A month away from my freshman year of college, I stuffed my backpack onto the bottom of a bus and took off with about 50 young people heading north to Toronto.
Three years later, I squeezed the same backpack into the overhead compartment on an airplane carrying excited young people to Cologne, Germany.
Another six years after that, I was chaperoning a group of high school students as they nervously boarded a plane – some for the first time – on our way to Madrid, Spain.
Each of these treks to other countries was ultimately for one evening, standing in a field with a million close friends (close by proximity), waiting to be addressed by the Vicar of Christ.
In 1984, Pope John Paul II invited young people to join him in Rome for Palm Sunday. On that day, 300,000 young people came. This set the stage for international gatherings every two or three years with millions of young people sacrificing everything from comfort to cleanliness to personal space to savings accounts in order to attend. As the leader for my first two World Youth Days insisted, “This is a pilgrimage, not a vacation.”

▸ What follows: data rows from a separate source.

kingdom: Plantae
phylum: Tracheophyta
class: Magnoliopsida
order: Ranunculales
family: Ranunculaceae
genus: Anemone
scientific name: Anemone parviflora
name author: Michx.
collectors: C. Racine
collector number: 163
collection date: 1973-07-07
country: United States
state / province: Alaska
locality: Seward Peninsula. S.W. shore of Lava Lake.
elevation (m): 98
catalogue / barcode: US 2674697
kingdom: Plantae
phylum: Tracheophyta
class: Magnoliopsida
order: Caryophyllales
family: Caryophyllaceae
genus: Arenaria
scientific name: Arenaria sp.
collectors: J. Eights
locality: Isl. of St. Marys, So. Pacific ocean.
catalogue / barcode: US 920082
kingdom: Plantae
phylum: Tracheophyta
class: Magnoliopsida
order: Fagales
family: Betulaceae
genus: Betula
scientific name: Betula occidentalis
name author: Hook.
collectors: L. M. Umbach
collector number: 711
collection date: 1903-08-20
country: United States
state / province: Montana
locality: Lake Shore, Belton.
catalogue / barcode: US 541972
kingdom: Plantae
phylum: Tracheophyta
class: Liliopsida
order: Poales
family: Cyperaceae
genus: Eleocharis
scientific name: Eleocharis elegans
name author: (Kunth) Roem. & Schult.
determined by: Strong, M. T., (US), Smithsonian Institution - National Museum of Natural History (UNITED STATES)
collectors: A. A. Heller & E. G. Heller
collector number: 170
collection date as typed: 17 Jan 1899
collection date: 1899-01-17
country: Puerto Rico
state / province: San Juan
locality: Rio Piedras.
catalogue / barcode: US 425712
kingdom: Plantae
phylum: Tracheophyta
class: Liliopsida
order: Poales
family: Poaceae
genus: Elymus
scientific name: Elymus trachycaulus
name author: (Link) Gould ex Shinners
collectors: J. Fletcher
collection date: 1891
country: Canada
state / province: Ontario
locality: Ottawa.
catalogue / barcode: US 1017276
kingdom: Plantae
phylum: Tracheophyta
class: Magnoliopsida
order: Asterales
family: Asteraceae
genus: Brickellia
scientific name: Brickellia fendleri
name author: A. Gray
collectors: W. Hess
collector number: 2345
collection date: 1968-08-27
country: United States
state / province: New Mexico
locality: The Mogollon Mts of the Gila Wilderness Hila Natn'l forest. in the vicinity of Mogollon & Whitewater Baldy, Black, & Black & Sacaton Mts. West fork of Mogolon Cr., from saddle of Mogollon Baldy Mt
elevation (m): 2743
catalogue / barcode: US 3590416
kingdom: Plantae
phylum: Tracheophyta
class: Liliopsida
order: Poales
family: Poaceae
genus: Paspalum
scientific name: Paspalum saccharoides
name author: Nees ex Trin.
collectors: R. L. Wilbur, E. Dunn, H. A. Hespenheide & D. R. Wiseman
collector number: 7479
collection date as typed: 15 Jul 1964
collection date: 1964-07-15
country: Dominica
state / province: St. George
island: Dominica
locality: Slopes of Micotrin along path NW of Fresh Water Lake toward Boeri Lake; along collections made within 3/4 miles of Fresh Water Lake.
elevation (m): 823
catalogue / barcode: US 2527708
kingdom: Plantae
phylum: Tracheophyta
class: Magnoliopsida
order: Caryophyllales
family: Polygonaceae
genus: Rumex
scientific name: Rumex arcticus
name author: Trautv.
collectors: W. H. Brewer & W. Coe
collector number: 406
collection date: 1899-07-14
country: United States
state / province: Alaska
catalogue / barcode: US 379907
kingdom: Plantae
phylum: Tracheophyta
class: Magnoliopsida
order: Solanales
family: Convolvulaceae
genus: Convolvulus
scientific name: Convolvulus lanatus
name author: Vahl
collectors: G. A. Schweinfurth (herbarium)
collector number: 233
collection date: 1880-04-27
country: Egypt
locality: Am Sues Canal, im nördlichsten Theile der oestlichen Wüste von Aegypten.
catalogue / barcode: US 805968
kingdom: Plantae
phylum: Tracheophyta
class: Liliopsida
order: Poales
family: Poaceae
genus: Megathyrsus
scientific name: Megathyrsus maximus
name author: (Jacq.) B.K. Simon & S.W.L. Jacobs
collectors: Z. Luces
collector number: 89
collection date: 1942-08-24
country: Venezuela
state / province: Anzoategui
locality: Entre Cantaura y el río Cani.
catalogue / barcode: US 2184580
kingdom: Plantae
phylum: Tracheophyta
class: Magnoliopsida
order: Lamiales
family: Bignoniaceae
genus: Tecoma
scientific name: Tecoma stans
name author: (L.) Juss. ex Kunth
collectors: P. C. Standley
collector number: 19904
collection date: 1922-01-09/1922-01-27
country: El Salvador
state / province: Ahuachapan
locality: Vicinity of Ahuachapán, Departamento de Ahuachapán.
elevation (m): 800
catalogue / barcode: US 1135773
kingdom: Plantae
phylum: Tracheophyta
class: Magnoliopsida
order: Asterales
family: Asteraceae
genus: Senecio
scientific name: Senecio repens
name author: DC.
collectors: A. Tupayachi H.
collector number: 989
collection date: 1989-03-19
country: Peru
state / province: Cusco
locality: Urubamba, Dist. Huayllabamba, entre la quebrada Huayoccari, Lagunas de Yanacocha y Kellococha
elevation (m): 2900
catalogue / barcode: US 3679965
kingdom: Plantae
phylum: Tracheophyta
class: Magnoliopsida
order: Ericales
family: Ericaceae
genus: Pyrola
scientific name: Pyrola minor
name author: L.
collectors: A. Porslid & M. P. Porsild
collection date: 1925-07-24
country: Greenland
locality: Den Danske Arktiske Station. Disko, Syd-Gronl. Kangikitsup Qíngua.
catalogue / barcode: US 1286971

World Youth Day is not a 24-hour event. Rather, it involves three or four days of catechesis and a celebration of Catholic culture. Bishops and cardinals from across the world give dynamic lectures in each attendee’s native language. Mass according to native language is offered each day. Catholic musicians, artists and speakers lead concerts, art exhibits, movie screenings and presentations.
These preparatory days involve meeting strangers from throughout the world – trading miniature flags or pins to proudly decorate one’s World Youth Day backpack, attempting to converse with hand signals and smiles if words are misunderstood. Friendships are made. Pictures are taken. E-mails are exchanged. Meals are shared.
But on the Thursday of each World Youth Day event, a new guest arrives. The Holy Father enters the crowds of boisterous, exuberant youth, each touched by the witness of an elderly man who has made his own sacrifices to share time with them.